[Text Boundary: Start]
Prometheus Bound is a Greek tragedy that comes from the days of classical Athens, over 2000 years ago, yet somehow it is amazingly modern and contemporary in the issues that it raises. About a week ago, I attended a performance of Prometheus Bound at the Getty Villa near Malibu, and it wonderfully conveyed the full meaning of the myth in a refreshing simple and modern style. The American audience of today immediately grasps that the themes discussed by Aeschylus (the playwright to whom Prometheus Bound is traditionally attributed; scholars now dispute the authorship of the play) are still relevant, perhaps more so than ever.
In the character of Prometheus, the Titan imprisoned for stealing fire from the gods and granting it to humanity, we find an echo of the modern political dissenter or whistleblower. In Zeus, the all-powerful ruler who uses his power to remove, destroy, and silence opposition, we find a hint of today’s authoritarian rulers.
We find ourselves dealing with the ancient and modern questions of how much power a ruler should have and of what we must do to counter the improper abuse of authority. When Zeus threatens Prometheus with horrific violence to uncover some secret knowledge that may threaten his status as Olympian king of the gods, we might even be reminded of modern political controversies, such as the use of “enhanced interrogation techniques” to acquire information.
One key moment that stood out to me is when Prometheus’ friends warn him not to speak so openly in defiance of all-seeing, all-powerful Zeus, for the tyrannical king of the gods would inflict further harm upon Prometheus to punish his loose tongue. In our world today of government surveillance, the democratic principle of free speech is often placed in danger.
Despite the threat of violence and retaliation, Prometheus still speaks his mind, constantly pointing out the cruel and unjust actions of Zeus. To speak out in this way is to defy those who would abuse political power, and this principle is what Prometheus stubbornly defends throughout the play. As it must have during the time of radical Athenian democracy in which it was written, this play still speaks to the democratic spirit of today, advocating defiance towards tyrannical authority.
I have had much experience reading and studying Greek tragedies, considering their themes, their connections to Athenian democratic ideals, and reflecting on the common ground between ancient Greece and our world today, but in all that time, I was forced to rely only on text, printed on paper.
With this new production of Prometheus Bound, I was finally given an opportunity to actually see one of these ancient stories unfold before my eyes in an authentic theatrical environment. The reason I use the word “authentic” is because the play was performed in a lovely Greek-style amphitheatre, just like those that tragedies were performed in thousands of years ago.
Adding to that the beautiful Roman architecture of the Getty Villa building itself and the warm, Mediterranean weather of Southern California, it was as if we had entered the world of the ancients; I could almost imagine that we were in Athens during one of the ancient drama festivals or perhaps being entertained at the house of some rich Roman aristocrat.
The production itself, though, was carried out in a uniquely modern style that acted as a interesting juxtaposition against the thoroughly classical backdrop. The centerpiece of the performance was an enormous metal wheel; during the day, it masquerades as a strange work of modern art, but at night, it becomes the cliff to which Prometheus is bound as punishment for defying Zeus.
[Text Boundary: End]
[Available data Boundary: Start]
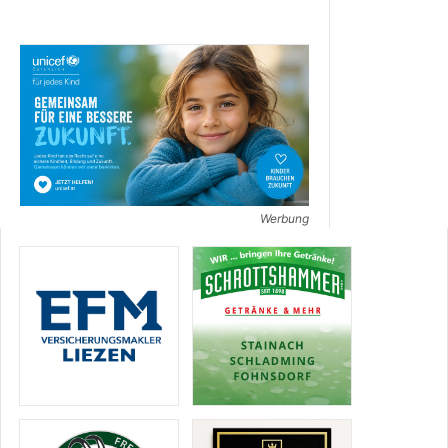
Werbung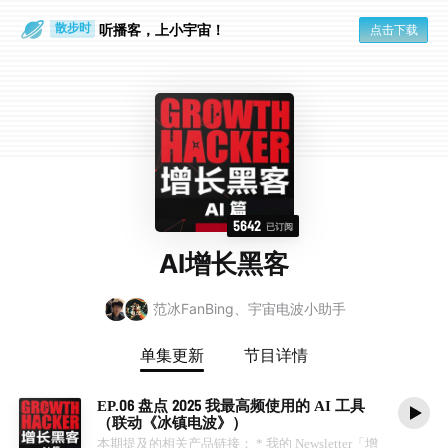
听播客，上小宇宙！
点击下载
散步时
通勤路上
5642
已订阅
AI增长黑客
范冰FanBing、宇宙电波小助手
单集更新
节目详情
EP.06 盘点 2025 我最高频使用的 AI 工具
（联动《冰镇电波》）
本期提及的相关产品链接： * 我的 Newsletter「增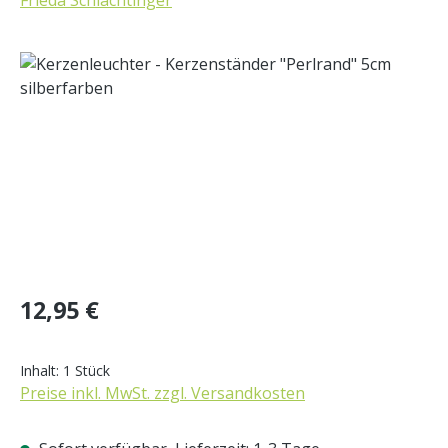
Bildergalerie überspringen
Regulärer Preis:
12,95 €
Inhalt:
1 Stück
Preise inkl. MwSt. zzgl. Versandkosten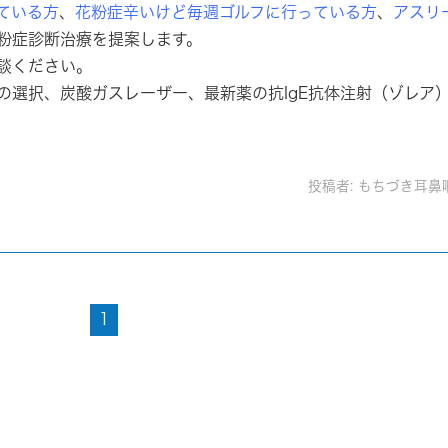
ている方
、
花粉症辛いけど毎週ゴルフに行っている方
、
アスリ
粉症診断治療を提案します。
談ください。
の選択、炭酸ガスレーザー、最新薬の抗IgE抗体注射（ゾレア
投稿者:
もちづき耳鼻
1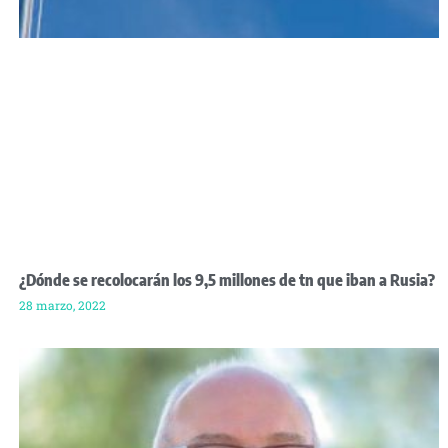
¿Dónde se recolocarán los 9,5 millones de tn que iban a Rusia?
28 marzo, 2022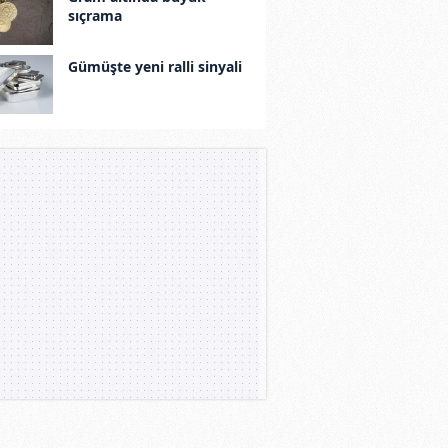
sıçrama
Gümüşte yeni ralli sinyali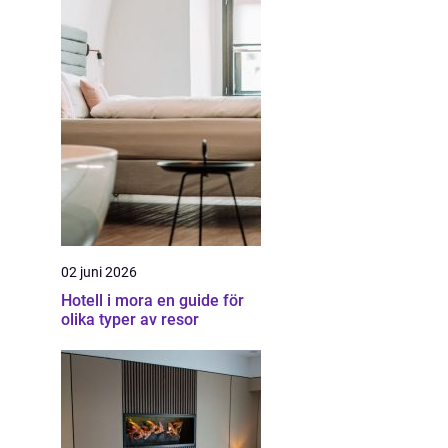
02 juni 2026
Hotell i mora en guide för
olika typer av resor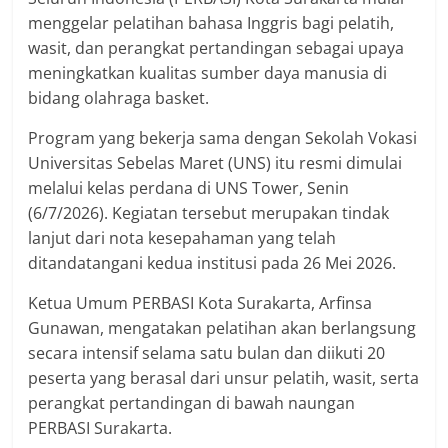
menggelar pelatihan bahasa Inggris bagi pelatih,
wasit, dan perangkat pertandingan sebagai upaya
meningkatkan kualitas sumber daya manusia di
bidang olahraga basket.
Program yang bekerja sama dengan Sekolah Vokasi
Universitas Sebelas Maret (UNS) itu resmi dimulai
melalui kelas perdana di UNS Tower, Senin
(6/7/2026). Kegiatan tersebut merupakan tindak
lanjut dari nota kesepahaman yang telah
ditandatangani kedua institusi pada 26 Mei 2026.
Ketua Umum PERBASI Kota Surakarta, Arfinsa
Gunawan, mengatakan pelatihan akan berlangsung
secara intensif selama satu bulan dan diikuti 20
peserta yang berasal dari unsur pelatih, wasit, serta
perangkat pertandingan di bawah naungan
PERBASI Surakarta.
[Available data Boundary: End]
» Task prompt
Carry on the review of the Getty Villa production of Prometheus Bound from the point where it stops. The rows are separate material, unrelated to the text.

» Exercise output
For the entire play, the actor Ron Cephas Jones, who plays Prometheus, must stand on a small platform attached to the wheel. High up in the air, he remains almost completely immobile. This was certainly an impressive feat, considering that he must perform primarily with his voice and facial expression, rather than movements or hand gestures. With just the power of his voice, he perfectly conveyed the suffering, the anger, and the stubborn defiance of the imprisoned Titan.
If Prometheus is marked by immobility, the Chorus—a convention essential for any Greek tragedy—is marked by a significant amount of movement. In the story, they are said to be flying around, hovering above Prometheus’ cliff, and so, they run around the stage and dance, making all kinds of wild movements to represent the flow of the wind. At times, they even climb up the metal wheel to join Prometheus.
What is interesting is that their costumes do not represent the archaic origin of the play, but rather, they are quite modern: each wearing a sailor’s cap (probably because they are daughters of Okeanos/Ocean), the members of the Chorus are equipped with metal chains used for rock-climbing (these are actually used when they climb up onto the wheel, probably for safety reasons) and dark, baggy pants. The entire color scheme resembled the uniforms of Army rangers, completing the rugged feel of the costume. Hermes, the messenger of Zeus, interestingly wears the dark navy blue uniform of an airline pilot. Everything about the costuming spoke to a simple and modern design sense.
As I watched the performance, I found that the metal wheel acted quite well as a representation of the play’s themes. Its stark and imposing appearance served as a wonderful reminder of Zeus’ power and authority—and how he abuses his power in imprisoning, torturing, and threatening political dissenters.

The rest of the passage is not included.